Codecademy / docs

Codecademy Docs is a collection of information for all things code. 📕
https://www.codecademy.com/resources/docs
761 stars 3.44k forks source link

ML: Imballanced dataset #5140

Open SudoQui opened 2 weeks ago

SudoQui commented 2 weeks ago

Type of Edit (select all that apply)

Add new content (definitions, codeblocks, etc.)

Description (optional)

Imbalanced dataset is relevant primarily in the context of supervised machine learning involving two or more classes.

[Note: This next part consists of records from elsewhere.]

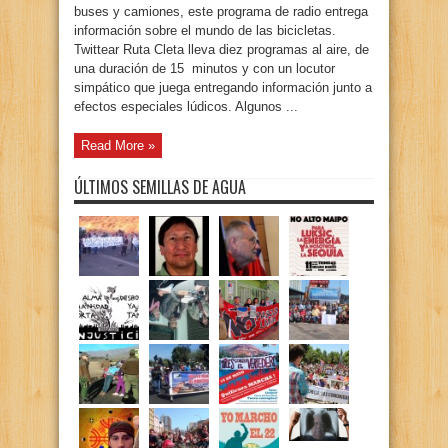
buses y camiones, este programa de radio entrega
información sobre el mundo de las bicicletas.
Twittear Ruta Cleta lleva diez programas al aire, de
una duración de 15 minutos y con un locutor
simpático que juega entregando información junto a
efectos especiales lúdicos. Algunos ...
Read More »
ÚLTIMOS SEMILLAS DE AGUA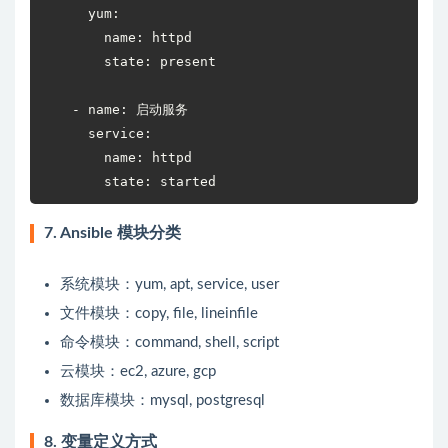
      yum:

        name: httpd

        state: present

    - name: 启动服务

      service:

        name: httpd

        state: started
7. Ansible 模块分类
系统模块：yum, apt, service, user
文件模块：copy, file, lineinfile
命令模块：command, shell, script
云模块：ec2, azure, gcp
数据库模块：mysql, postgresql
8. 变量定义方式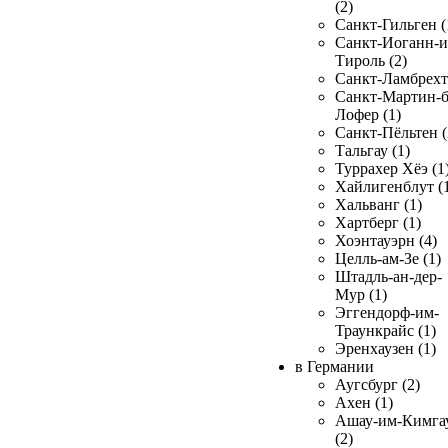
(2)
Санкт-Гильген (
Санкт-Иоганн-и
Тироль (2)
Санкт-Ламбрехт 
Санкт-Мартин-б
Лофер (1)
Санкт-Пёльтен (
Тальгау (1)
Туррахер Хёэ (1
Хайлигенблут (
Хальванг (1)
Хартберг (1)
Хоэнтауэрн (4)
Целль-ам-Зе (1)
Штадль-ан-дер-
Мур (1)
Эггендорф-им-
Траункрайс (1)
Эренхаузен (1)
в Германии
Аугсбург (2)
Ахен (1)
Ашау-им-Кимга
(2)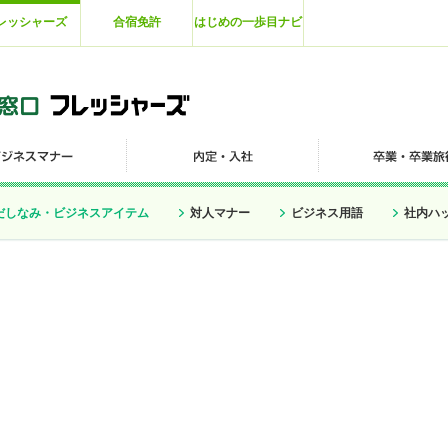
レッシャーズ
合宿免許
はじめの一歩目ナビ
だしなみ・ビジネスアイテム
対人マナー
ビジネス用語
社内ハ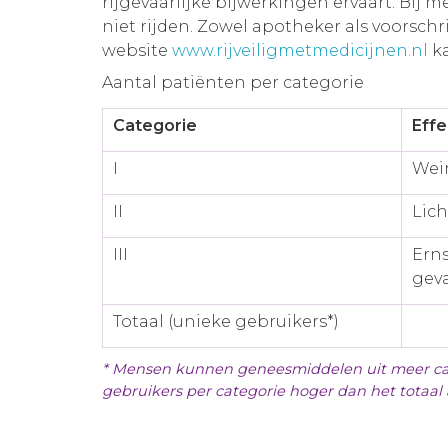
rijgevaarlijke bijwerkingen ervaart. Bij me
niet rijden. Zowel apotheker als voorsch
website
www.rijveiligmetmedicijnen.nl
ka
Aantal patiënten per categorie
Categorie
Effe
I
Wei
II
Lich
III
Erns
geva
Totaal (unieke gebruikers*)
* Mensen kunnen geneesmiddelen uit meer cat
gebruikers per categorie hoger dan het totaal 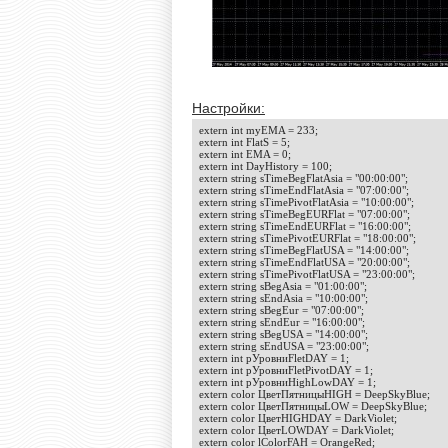
Настройки:
extern int myEMA = 233;

extern int FlatS = 5;

extern int EMA = 0;

extern int DayHistory = 100;

extern string sTimeBegFlatAsia = "00:00:00";

extern string sTimeEndFlatAsia = "07:00:00";

extern string sTimePivotFlatAsia = "10:00:00";

extern string sTimeBegEURFlat = "07:00:00";

extern string sTimeEndEURFlat = "16:00:00";

extern string sTimePivotEURFlat = "18:00:00";

extern string sTimeBegFlatUSA = "14:00:00";

extern string sTimeEndFlatUSA = "20:00:00";

extern string sTimePivotFlatUSA = "23:00:00";

extern string sBegAsia = "01:00:00";

extern string sEndAsia = "10:00:00";

extern string sBegEur = "07:00:00";

extern string sEndEur = "16:00:00";

extern string sBegUSA = "14:00:00";

extern string sEndUSA = "23:00:00";

extern int pУровниFletDAY = 1;

extern int pУровниFletPivotDAY = 1;

extern int pУровниHighLowDAY = 1;

extern color ЦветПятницыHIGH = DeepSkyBlue;

extern color ЦветПятницыLOW = DeepSkyBlue;

extern color ЦветHIGHDAY = DarkViolet;

extern color ЦветLOWDAY = DarkViolet;

extern color lColorFAH = OrangeRed;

Imbalance means that the number of data points available for different the classes is different: If there are two classes, then balanced data would mean 50% points for each of the class.

This document could really help how to finetune your model, from the dataset preparation stage. i will talk about the computer science and math's behind the problem behind the Imbalanced data, the solutions to it, such as: Data equalization, minority class increasing, algorithmic way, N Sample methods, generative adversarial networks and data augmentation.

Code of Conduct

For Maintainers

SudoQui commented 2 weeks ago

Can i be assigned to this tasK?

SaviDahegaonkar commented 2 weeks ago

Hey @SudoQui, You’re assigned 🎉 In addition to the documents linked in the description, please also look at the Contribution Guide. After creating a PR, the maintainer(s) (with the collaborator label) will add comments/suggestions to address any revisions before approval.

Is this your first contribution to Codecademy Docs? If so, we’re curious to know how you found out about contributing to Docs.

Thanks & Regards, Savi

SudoQui commented 2 weeks ago

Love you @SaviDahegaonkar